**TASK TO CARRY OUT:** Please write a continuation of the Excel find-and-replace transcript, starting right after its last sentence.

Hello, my pretty little petals. Today I have a super quick tip for you, but one that's useful nonetheless. And that is, how do we find and replace wildcard characters in our Excel spreadsheets? Now, if that sounds like something that you want to learn, then keep watching. Now, what exactly am I talking about?
Well, let's take a look at our data. You can see here, I have a list of different European cities, and I have the current temperature or the weather for those cities for today. And this is just data that I grabbed off of the web. Now, when I grabbed this data from the web, the data imported with an asterisk next to each of these cities.
Now, I don't want that asterisk there. I want to replace it. So I could use find and replace to do this, but we do have a small problem. Let me show you what the issue is first, and then I'll show you the simple way that you can fix it. So the first thing we're going to do is we're going to select all of the cities, Control, Shift, Down Arrow, my favourite shortcut.
And then to quickly jump into Find and Replace, we can press Control F or Control H. If we press Control H, it's going to jump you to the Replace tab. If you press Control F, it's going to jump you to the Find tab. That's the difference between the two. So I might think that in here, I can say, okay, I want to find the asterisk in this range, and I want to replace it with nothing.

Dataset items

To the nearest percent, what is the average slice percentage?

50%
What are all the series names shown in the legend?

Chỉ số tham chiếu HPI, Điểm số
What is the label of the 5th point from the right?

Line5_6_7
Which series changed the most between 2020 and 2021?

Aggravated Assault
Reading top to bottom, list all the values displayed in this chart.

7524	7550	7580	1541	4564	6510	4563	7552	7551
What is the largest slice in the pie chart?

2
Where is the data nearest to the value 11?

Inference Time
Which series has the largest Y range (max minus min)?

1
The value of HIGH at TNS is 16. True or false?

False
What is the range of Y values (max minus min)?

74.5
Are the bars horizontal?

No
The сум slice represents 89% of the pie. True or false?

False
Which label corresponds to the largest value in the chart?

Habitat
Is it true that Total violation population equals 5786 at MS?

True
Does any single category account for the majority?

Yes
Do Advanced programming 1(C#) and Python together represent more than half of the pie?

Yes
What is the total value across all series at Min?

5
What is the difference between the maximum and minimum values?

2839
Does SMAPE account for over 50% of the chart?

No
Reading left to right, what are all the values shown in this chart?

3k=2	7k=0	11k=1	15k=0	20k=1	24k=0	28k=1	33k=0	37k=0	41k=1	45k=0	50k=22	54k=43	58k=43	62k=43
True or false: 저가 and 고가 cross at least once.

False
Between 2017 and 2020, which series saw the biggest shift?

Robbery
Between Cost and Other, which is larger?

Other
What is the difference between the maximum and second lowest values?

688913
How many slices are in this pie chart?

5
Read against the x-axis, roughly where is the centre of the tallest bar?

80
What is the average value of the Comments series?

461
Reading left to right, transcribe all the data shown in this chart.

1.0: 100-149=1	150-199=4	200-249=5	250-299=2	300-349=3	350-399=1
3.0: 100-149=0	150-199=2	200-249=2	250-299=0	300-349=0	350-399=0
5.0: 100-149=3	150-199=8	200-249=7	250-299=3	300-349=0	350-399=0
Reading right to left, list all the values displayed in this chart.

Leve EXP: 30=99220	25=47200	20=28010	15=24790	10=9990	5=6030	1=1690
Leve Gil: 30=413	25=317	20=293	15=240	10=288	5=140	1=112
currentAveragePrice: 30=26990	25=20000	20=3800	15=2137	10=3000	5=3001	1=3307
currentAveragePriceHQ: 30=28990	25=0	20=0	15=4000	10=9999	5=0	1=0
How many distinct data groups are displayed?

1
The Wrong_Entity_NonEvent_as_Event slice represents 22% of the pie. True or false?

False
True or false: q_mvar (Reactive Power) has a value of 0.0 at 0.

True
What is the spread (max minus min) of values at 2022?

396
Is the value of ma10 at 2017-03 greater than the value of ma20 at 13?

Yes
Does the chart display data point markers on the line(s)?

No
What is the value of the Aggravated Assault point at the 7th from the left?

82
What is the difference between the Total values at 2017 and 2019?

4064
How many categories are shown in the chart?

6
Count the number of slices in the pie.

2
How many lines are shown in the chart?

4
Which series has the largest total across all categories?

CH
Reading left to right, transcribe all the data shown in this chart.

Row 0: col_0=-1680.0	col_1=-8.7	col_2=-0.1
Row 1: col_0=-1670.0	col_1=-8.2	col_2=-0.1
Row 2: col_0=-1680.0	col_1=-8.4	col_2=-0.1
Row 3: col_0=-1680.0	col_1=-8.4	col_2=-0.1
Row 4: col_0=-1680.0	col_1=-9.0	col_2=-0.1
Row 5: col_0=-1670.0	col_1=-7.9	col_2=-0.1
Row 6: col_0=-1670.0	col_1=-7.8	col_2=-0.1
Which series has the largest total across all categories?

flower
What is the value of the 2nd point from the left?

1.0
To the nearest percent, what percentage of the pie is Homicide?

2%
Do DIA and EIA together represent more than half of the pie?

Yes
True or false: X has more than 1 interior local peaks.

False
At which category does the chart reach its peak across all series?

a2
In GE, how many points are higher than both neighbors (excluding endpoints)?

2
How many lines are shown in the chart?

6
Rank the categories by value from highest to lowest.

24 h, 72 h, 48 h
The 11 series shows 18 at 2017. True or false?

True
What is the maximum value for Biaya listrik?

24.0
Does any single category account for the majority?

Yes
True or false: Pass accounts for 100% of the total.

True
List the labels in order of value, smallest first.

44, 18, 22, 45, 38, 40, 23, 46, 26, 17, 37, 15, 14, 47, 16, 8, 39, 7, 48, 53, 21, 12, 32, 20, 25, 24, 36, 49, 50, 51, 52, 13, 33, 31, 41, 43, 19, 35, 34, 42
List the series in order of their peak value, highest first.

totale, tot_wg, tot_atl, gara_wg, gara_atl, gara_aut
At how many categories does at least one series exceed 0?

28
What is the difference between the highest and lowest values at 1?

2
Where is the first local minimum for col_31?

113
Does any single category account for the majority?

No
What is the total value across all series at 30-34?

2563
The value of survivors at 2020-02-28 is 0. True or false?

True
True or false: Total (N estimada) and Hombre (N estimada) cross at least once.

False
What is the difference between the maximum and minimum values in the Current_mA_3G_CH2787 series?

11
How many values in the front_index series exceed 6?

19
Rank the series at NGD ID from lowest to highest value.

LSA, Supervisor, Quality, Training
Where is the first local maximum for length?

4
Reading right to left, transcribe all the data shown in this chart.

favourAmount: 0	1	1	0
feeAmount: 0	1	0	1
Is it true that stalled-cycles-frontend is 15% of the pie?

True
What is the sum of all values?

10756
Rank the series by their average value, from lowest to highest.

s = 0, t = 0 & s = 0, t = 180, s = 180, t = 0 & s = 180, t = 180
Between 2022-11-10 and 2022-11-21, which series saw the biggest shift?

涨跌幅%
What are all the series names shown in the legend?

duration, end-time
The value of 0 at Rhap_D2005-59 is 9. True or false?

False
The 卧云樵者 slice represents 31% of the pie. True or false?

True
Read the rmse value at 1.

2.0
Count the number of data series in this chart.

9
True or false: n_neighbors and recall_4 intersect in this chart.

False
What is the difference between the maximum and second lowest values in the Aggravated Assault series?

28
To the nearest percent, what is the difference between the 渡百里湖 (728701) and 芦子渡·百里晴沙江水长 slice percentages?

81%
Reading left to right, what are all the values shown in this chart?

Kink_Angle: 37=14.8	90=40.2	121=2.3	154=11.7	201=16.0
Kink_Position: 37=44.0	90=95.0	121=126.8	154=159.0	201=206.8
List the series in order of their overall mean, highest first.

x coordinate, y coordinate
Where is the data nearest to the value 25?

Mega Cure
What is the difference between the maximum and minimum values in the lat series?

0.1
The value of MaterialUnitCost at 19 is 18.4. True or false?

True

**ANSWER SECTION:**
I just want to delete it, basically. But check out what happens if I click on replace all. It removes everything from the cell. And that is because an asterisk is a wildcard character. So let's click on okay. I'm just going Undo to put all of those back because we need to go about this in a slightly different way.
Now, as I mentioned, the asterisk is a wildcard character when we're dealing with find and replace. And this wildcard character, the asterisk denotes all. So basically what it's saying here is find everything and replace it with nothing, which is why we're getting a blank cell. So, what do we do if we just want to replace the asterisk?
Well, it's a very simple case of before the asterisk, we want to add a tilde. That little wiggly dash. As soon as we do that, we can still say replace with nothing, that's fine. Click on Replace all. It just gets rid of the asterisk. And it leaves the city name there. So that little tilde trick applies whenever you want to find or replace a character that is a wildcard character in Excel.
Another example of that would be if you were trying to find and replace question marks in a range of cells, question mark is a wildcard character again, we would need to add the tilde in order to get it to work correctly.